Monitoring with Purpose
By Jason Dixon · Friday, February 4, 2011
If you work on Internet systems all day like we do, there's a good chance you use some sort of monitoring software. Almost every business knows they need monitoring. If you're a small company or organization, you probably started out with something free like Nagios. Or maybe you're a really small company and prefer to outsource your alerts to a web service like Pingdom. Either way, you understand that it's important to know when your websites and mailservers are down. But do you monitor with purpose?
All too often I encounter installations where the Systems Administrator has spent countless hours setting up their checks, making sure their thresholds and notifications work as designed, without really considering what their response might be in the face of disaster (or an inconvenient page at 3am). Operations folk have been trained to make sure their systems are pingable, their CPU temperature is running cool and the system load is at a reasonable level. But what do you do when that alert comes in because the website load is running at 10 for the last 15 minutes? Is that bad? How can you be certain?
The art of monitoring isn't simply reactive in nature. A good SysAdmin will understand that real monitoring takes an active presence. Talk to your DBAs, software engineers and architects. Learn how the various components of your system(s) interact and relate, both in good times and bad. Review your performance trends (graphs) to see how each metric evolves over time. Without understanding the functional scope of your systems, you can't expect to set meaningful thresholds on them.

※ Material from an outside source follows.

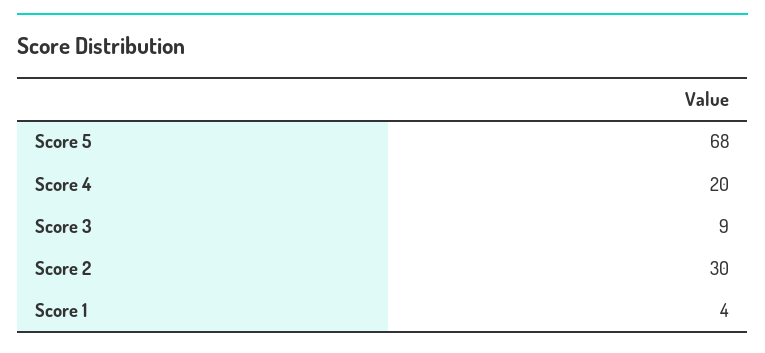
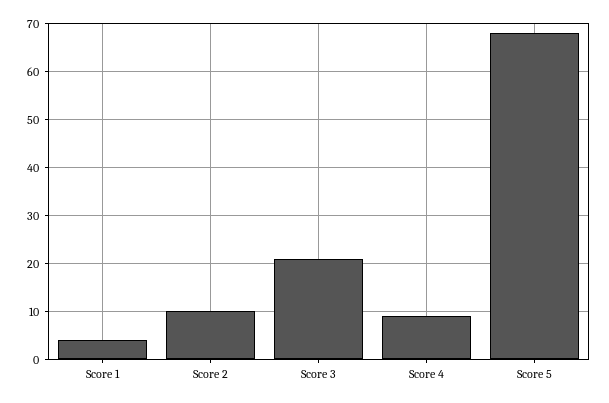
Score 4: 20 -> 10
Score 3: 9 -> 20
Score 2: 30 -> 10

Last but not least, every alert *should be*actionable. Getting paged because your application server is down is useless unless you have the proper remediation path documented and tested. Know what actions are needed, who should perform them, and what parties to escalate to in case the remediation fails. Focusing your energies on purposeful monitoring results in fewer false alarms, faster recovery from failures and regression, and an acute understanding of your entire application stack.